Build an end to end, automated inventory forecasting capability with AWS Lake Formation and Amazon Forecast

Amazon Forecast is a fully managed service that uses machine learning (ML) to generate highly accurate forecasts without requiring any prior ML experience. Forecast is applicable in a wide variety of use cases, including estimating product demand, inventory planning, and workforce planning.

With Forecast, there are no servers to provision or ML models to build manually. Additionally, you only pay for what you use, and there is no minimum fee or upfront commitment. To use Forecast, you only need to provide historical data for what you want to forecast, and any additional related data that may influence your forecasts. The latter may include both time-varying data, such as price, events, and weather, and categorical data, such as color, genre, or region. The service automatically trains and deploys ML models based on your data and provides you with a custom API to retrieve forecasts.

This post demonstrates how you can automate the data extraction, transformation, and use of Forecast for the use case of a retailer that requires recurring replenishment of inventory. You achieve this by using AWS Lake Formation to build a secure data lake and ingest data into it, orchestrate the data transformation using an AWS Glue workflow, and visualize the forecast results in Amazon QuickSight.

Use case background

Retailers have a recurring need to replenish inventory. For example, consider a clothing retailer that typically sells through its e-commerce and physical store channels. You need to maintain optimum levels of inventory on hand to meet demand while minimizing warehouse costs. Some of the common questions you need to answer for effective inventory management are:

What is the optimal quantity of inventory to reorder from my supplier for my next sales cycle?
What should the composition of product SKUs be in the purchase order to the supplier?
How do I most effectively determine the right mix and quantity of products to stock at individual retail store locations?

You can use Forecast to answer these questions.

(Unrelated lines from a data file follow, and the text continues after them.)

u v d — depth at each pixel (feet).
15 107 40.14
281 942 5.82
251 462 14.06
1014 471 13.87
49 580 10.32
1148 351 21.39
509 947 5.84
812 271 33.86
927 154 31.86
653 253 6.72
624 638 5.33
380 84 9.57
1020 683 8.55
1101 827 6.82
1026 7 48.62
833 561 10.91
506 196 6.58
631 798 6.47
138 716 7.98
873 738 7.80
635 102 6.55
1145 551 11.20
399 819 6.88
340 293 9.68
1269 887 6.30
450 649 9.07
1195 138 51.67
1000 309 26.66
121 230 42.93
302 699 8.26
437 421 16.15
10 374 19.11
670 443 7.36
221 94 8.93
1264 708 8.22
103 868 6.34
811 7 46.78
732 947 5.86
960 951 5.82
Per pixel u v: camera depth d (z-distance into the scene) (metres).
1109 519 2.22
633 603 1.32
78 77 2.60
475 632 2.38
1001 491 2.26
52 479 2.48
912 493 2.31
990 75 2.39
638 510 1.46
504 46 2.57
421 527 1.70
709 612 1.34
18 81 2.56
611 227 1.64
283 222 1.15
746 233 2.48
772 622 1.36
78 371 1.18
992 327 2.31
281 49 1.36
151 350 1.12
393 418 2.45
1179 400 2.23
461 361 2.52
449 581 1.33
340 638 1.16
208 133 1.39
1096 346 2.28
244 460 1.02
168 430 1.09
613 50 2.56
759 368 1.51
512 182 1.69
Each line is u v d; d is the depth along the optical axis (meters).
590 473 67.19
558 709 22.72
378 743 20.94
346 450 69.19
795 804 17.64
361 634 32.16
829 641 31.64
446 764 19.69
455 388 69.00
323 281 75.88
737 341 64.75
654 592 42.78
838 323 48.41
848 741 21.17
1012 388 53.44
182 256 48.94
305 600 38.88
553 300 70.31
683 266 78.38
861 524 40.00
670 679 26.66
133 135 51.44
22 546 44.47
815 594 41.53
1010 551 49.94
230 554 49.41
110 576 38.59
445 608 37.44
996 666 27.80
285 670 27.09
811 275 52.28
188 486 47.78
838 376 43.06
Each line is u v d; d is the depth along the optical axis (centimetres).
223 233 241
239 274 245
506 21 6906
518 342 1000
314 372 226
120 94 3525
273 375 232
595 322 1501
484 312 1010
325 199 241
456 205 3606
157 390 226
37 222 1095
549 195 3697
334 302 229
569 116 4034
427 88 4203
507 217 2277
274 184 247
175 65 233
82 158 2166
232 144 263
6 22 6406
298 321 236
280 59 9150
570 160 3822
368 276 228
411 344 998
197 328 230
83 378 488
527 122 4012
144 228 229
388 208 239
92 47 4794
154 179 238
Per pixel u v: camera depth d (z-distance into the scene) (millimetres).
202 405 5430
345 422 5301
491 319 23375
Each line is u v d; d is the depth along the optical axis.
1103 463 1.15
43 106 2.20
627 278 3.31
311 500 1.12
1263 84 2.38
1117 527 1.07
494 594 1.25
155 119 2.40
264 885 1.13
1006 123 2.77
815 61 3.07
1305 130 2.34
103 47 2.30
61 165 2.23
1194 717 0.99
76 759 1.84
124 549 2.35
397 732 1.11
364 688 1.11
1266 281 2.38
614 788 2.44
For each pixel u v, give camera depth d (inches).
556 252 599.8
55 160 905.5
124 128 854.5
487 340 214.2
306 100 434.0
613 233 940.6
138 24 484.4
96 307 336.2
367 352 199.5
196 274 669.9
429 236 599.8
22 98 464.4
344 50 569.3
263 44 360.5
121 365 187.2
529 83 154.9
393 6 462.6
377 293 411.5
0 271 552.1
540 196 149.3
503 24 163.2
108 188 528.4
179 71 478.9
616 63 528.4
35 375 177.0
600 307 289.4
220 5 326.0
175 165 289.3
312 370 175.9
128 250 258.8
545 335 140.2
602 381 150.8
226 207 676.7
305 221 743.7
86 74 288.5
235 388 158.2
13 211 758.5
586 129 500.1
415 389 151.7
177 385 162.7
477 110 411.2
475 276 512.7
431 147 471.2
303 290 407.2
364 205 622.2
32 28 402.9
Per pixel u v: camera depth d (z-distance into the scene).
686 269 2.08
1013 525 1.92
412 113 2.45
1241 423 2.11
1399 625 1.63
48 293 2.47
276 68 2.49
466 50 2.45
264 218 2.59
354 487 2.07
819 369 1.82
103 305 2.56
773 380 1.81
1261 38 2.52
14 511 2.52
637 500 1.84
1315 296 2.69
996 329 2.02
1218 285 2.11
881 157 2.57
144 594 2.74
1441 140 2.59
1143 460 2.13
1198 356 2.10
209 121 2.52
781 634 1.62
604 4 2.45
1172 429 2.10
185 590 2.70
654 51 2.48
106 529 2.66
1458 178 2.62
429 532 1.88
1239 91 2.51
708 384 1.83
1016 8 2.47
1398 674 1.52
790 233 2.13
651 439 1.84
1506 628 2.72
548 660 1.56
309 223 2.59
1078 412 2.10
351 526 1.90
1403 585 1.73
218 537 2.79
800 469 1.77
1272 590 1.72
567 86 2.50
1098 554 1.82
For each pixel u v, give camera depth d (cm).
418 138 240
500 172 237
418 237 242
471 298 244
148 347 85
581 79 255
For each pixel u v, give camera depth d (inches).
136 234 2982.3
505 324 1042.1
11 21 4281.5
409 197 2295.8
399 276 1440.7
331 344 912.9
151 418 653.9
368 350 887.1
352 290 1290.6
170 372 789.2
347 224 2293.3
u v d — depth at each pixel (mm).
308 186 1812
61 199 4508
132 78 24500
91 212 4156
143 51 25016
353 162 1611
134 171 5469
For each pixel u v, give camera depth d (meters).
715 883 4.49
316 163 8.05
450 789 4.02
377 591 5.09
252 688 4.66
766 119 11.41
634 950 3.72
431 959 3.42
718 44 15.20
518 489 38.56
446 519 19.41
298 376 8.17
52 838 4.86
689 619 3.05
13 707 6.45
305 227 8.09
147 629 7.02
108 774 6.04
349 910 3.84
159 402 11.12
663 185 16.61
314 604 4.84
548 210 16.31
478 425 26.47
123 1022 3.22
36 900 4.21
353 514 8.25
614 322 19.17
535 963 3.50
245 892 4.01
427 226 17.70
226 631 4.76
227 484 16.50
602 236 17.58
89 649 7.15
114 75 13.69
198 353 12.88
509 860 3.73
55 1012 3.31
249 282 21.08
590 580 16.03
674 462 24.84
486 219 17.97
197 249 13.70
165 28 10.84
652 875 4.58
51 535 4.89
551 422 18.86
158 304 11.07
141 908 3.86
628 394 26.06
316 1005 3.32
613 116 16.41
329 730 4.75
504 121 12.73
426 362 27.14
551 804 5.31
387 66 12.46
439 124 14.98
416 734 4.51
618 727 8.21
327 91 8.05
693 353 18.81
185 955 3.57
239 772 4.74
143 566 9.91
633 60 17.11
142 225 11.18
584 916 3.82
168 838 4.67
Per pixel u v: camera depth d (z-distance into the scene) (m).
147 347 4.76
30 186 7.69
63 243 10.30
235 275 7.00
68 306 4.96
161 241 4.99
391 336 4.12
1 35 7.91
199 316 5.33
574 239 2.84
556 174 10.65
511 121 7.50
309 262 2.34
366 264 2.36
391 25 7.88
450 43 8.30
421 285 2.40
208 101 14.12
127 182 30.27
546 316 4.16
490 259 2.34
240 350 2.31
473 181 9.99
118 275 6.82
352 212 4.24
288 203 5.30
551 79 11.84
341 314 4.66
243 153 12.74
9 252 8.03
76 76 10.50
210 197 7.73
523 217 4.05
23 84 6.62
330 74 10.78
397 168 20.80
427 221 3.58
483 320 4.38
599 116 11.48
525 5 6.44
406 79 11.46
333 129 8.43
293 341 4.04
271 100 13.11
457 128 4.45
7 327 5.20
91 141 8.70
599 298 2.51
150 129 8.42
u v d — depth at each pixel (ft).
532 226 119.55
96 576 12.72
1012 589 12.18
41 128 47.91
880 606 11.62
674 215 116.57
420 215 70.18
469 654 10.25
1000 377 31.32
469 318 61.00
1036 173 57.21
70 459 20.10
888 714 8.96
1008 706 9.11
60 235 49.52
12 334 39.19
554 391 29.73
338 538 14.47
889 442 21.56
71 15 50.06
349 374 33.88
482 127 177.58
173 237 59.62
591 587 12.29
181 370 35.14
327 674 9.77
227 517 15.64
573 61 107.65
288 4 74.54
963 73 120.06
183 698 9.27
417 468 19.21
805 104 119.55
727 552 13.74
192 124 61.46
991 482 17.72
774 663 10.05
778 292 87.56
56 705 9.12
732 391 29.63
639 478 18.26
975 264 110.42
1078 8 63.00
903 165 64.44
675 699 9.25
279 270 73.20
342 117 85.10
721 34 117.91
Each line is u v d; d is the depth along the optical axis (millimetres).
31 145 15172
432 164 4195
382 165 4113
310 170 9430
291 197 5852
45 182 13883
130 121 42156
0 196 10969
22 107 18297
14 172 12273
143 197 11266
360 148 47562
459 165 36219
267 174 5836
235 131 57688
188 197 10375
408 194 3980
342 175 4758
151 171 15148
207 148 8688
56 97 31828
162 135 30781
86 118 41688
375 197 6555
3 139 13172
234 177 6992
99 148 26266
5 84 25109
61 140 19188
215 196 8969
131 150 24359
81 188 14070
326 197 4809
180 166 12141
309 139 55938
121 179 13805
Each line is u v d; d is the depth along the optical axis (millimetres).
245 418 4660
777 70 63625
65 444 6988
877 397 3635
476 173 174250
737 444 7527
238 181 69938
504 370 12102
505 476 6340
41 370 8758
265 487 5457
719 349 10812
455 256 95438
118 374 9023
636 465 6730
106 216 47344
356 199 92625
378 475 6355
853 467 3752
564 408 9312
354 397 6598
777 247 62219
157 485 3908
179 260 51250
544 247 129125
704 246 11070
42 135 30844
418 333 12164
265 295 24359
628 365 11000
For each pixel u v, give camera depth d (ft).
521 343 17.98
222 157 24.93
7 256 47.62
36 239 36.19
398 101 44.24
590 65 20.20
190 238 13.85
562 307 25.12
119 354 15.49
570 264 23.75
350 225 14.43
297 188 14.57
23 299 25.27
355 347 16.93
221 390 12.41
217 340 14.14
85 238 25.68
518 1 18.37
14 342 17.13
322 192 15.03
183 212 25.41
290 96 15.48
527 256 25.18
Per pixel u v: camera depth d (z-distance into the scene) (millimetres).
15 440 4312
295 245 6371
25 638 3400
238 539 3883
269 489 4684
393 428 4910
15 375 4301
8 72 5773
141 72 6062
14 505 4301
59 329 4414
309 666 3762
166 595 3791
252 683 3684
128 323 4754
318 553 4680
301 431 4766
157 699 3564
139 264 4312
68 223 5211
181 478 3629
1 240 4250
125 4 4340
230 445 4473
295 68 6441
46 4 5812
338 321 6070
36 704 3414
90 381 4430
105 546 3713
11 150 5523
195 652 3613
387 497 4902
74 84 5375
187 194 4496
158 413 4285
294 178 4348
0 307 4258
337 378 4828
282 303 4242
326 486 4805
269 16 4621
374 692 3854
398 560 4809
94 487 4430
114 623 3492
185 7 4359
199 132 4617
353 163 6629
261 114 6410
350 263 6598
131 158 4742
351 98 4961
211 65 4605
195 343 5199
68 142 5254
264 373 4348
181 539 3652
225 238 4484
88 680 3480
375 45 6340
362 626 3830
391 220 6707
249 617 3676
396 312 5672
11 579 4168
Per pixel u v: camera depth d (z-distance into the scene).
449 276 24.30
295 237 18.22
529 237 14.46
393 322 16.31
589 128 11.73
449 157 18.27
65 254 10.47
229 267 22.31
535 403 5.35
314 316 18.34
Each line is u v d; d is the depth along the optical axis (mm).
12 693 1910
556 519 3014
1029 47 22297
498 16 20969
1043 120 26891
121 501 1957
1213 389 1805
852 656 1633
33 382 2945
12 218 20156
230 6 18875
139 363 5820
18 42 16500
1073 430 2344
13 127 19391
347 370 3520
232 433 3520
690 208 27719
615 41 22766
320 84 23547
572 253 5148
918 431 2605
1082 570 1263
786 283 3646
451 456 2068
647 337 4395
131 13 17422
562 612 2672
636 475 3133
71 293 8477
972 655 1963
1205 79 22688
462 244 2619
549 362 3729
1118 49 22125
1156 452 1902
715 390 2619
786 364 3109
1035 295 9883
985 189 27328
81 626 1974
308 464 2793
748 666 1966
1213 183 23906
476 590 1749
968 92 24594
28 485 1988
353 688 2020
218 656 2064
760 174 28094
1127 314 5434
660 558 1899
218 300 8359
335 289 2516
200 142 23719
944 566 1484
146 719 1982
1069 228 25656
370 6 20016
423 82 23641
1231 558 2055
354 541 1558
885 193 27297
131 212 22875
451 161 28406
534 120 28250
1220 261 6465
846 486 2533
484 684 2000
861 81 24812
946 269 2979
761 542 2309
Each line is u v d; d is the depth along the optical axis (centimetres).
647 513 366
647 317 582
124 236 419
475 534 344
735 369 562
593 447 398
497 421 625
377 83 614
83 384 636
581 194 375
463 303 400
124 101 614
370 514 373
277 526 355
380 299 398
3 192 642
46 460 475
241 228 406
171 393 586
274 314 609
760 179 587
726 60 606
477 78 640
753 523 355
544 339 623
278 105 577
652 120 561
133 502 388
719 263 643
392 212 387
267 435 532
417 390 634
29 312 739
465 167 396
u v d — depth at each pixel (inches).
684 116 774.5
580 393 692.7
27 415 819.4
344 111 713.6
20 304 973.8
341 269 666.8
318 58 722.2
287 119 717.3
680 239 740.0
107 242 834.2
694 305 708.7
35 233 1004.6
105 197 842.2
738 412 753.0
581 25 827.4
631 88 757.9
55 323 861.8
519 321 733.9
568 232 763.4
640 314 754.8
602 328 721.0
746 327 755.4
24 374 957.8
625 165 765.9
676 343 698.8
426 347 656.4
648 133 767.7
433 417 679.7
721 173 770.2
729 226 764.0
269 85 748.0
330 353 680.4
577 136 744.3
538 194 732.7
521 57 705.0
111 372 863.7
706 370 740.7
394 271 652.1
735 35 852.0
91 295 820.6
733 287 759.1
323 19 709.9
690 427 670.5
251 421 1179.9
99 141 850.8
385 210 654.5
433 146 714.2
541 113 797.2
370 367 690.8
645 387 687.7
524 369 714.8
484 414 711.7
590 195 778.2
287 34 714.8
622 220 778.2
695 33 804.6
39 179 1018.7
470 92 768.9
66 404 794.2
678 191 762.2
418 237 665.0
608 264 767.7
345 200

You extract data from the source systems, apply transformations to make the data ready for use in Forecast, and use Forecast to load, train, and forecast.

The following diagram shows the end-to-end system architecture of the proposed solution using Lake Formation, AWS Glue, and Amazon QuickSight.

You use Lake Formation to manage governance and access control on the data lake. Additionally, you use the following resources:

Lake Formation blueprint to ingest sales data into a data lake
AWS Lambda and Amazon S3 event notification to trigger an AWS Glue workflow
AWS Glue workflow to trigger the execution of the data transform AWS Glue job
AWS Glue workflow to orchestrate the three steps within Forecast (load, train, forecast)
Forecast to export the forecast results into the data lake
AWS Glue to trigger a crawler on the exported forecast results
Amazon Athena and Amazon QuickSight to visualize the exported forecast results

Setting up the required IAM policies

Before you get started, you need to set up the required IAM policies. Complete the following steps:

Sign in to the IAM console as a user with the AdministratorAccess AWS managed policy.
Create an IAM user named report_builder to use when building your Amazon QuickSight analysis report and dashboard for visualization.
Grant the AmazonAthenaFullAccess policy to the user.In the following steps, you create an IAM role for the AWS Glue jobs, crawler, and workflow to assume during their execution.
On the IAM console, choose Roles.
Choose Create role.
On the Create role page, choose AWS service, and then choose Glue.
Choose Next: Permissions.
From the list of available policies, search for the AWSGlueServiceRole policy and select it.
Name the role GLUE_WORKFLOW_ROLE.
Choose Create role.
On the Roles page, search for and choose GLUE_WORKFLOW_ROLE.
On the Trust relationships tab, choose Edit trust relationship.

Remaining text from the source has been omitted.